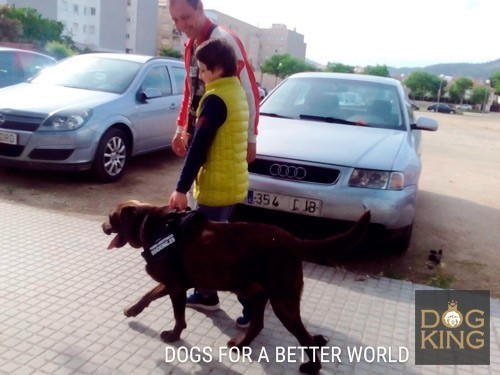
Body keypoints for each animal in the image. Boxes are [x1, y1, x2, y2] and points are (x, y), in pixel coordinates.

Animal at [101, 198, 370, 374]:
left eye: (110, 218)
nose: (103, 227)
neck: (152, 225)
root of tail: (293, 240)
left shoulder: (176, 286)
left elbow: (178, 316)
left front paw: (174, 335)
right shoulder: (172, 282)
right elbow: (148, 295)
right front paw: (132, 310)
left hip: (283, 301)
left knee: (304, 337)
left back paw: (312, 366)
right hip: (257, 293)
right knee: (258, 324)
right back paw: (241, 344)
--
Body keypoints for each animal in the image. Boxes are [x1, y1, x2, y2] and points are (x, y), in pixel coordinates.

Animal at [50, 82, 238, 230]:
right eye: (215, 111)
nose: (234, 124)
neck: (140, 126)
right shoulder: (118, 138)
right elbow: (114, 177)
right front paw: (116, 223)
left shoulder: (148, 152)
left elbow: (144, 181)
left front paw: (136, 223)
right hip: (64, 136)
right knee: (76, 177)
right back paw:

What the task requires:
Reproduce, character for character, only the lines of the preceding data that start at the line with "left shoulder: (176, 286)" and end at the line with "right back paw: (241, 344)", both included.

Solution:
left shoulder: (176, 286)
left elbow: (178, 316)
left front paw: (174, 335)
right shoulder: (172, 282)
right elbow: (148, 295)
right front paw: (132, 310)
left hip: (283, 301)
left knee: (304, 337)
left back paw: (312, 366)
right hip: (257, 293)
right knee: (258, 324)
right back paw: (241, 344)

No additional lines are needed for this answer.